What will bring us together?

When I first started this series it may have looked like a "Church Health vs. Church Planting" series. As with many other areas I do not often like arguing either/or when it comes to such things. I am much more likely to argue both/and. As I spent time thinking about the issues I discovered that the heart of the matter lies more with church unity than anything else. This all stems from a deep conviction that God wants us to focus on cities more than campuses. When people say, "Our church is really seeing God move and growing", at some level that should include what God is doing in their city, not just their particular body. I first learned this from one of that pastors at a church that happens to be growing quickly. I asked him how he worked to stay humble and flexible before God in the face of such growth and success. He pointed me to the fact that even as fast as their church was growing they were not even keeping up with the people moving into their city, much less the people who already lived there.

The shift from Campus-Centered thinking to City-Centered thinking may be small as it affects the actions and planning of individual churches. But, it will be huge in how it affects our prayer and partnership.

The question then becomes, "How do we work towards a City-Centered view of church?" I am convinced that until we measure together we will not work together. It is said that you cannot manage what you do not measure, and if that is true then church unity will never be a practical reality until numerical unity is achieved.

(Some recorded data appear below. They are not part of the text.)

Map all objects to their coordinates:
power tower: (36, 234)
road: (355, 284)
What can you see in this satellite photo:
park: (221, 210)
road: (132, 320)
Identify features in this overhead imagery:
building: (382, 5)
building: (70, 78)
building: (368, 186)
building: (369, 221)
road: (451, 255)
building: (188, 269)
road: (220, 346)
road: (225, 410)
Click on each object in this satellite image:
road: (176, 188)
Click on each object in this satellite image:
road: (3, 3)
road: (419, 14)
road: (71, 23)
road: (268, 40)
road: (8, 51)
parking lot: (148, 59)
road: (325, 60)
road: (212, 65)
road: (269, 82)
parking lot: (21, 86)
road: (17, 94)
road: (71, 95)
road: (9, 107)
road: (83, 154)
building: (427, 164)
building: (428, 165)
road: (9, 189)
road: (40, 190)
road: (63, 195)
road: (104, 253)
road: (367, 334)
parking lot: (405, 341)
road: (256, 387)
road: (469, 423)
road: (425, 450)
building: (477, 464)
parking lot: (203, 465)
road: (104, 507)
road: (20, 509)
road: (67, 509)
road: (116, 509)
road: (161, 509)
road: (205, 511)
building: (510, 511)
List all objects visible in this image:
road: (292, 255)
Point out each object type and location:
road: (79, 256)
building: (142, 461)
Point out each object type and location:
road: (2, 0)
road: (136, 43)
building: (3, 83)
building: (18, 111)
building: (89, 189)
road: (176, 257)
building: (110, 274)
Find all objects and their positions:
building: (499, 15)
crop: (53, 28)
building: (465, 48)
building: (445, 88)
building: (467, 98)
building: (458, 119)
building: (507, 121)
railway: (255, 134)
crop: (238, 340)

"What does that look like?", you may ask. In its simplest form it would be a monthly report sent to each church in a city that lists every church's average worship attendance and total baptisms for the month. The report would provide a total attendance and baptisms for the city. Over time it would allow several unifying factors, such as:
  1. Are we growing? When "we" is not just my campus but my city I am forced to look at the bigger picture. Things like "transfer growth" within a city are neatly done away with since it will have no impact on the bottom line. It would also allow a baseline to measure against things, like city population growth, to give a true measure for how the church is doing relative to larger demographic trends.
  2. Recognize the sick as well as the healthy. It is not that hard to make a list of the "5 fastest growing churches" in a city. It is much harder to come up with a list of the "5 churches in most need of help before they slide into decline". If churches would agree to let their numbers be seen (a big if I know) instead of inputting them anonymously then you could measure strength and growth over time. This leads to a huge opportunity for ministry; the type of ministry God calls us to when he says that when one part of the body suffers, all suffer with it. We have attempted to bypass that reality by ignoring those churches that are dying in our city. It is too easy to ignore sick and dying churches right now. That is not a Biblical response. Sick churches should either be healed or removed... never ignored.
  3. Hopefully City-Centered measurement will lead to City-Wide _________. The goal here is the God's Church in a city to get God's Heart for a city. Each church will operate in its own unique shape, but all for the same goal. Think of the possibilities if The Church in a city banded together and just adopted all of the orphans. Not a few churches offering courses on "how to adopt", but hundreds of churches just doing it in God's love.

God speaks to the church of the city in the New Testament. Some say that is because there was only one church in the city at the time. I believe it goes deeper then that; that cities have something like their own personality. God has a vision for our city, and for yours, and it goes far beyond any one church campus.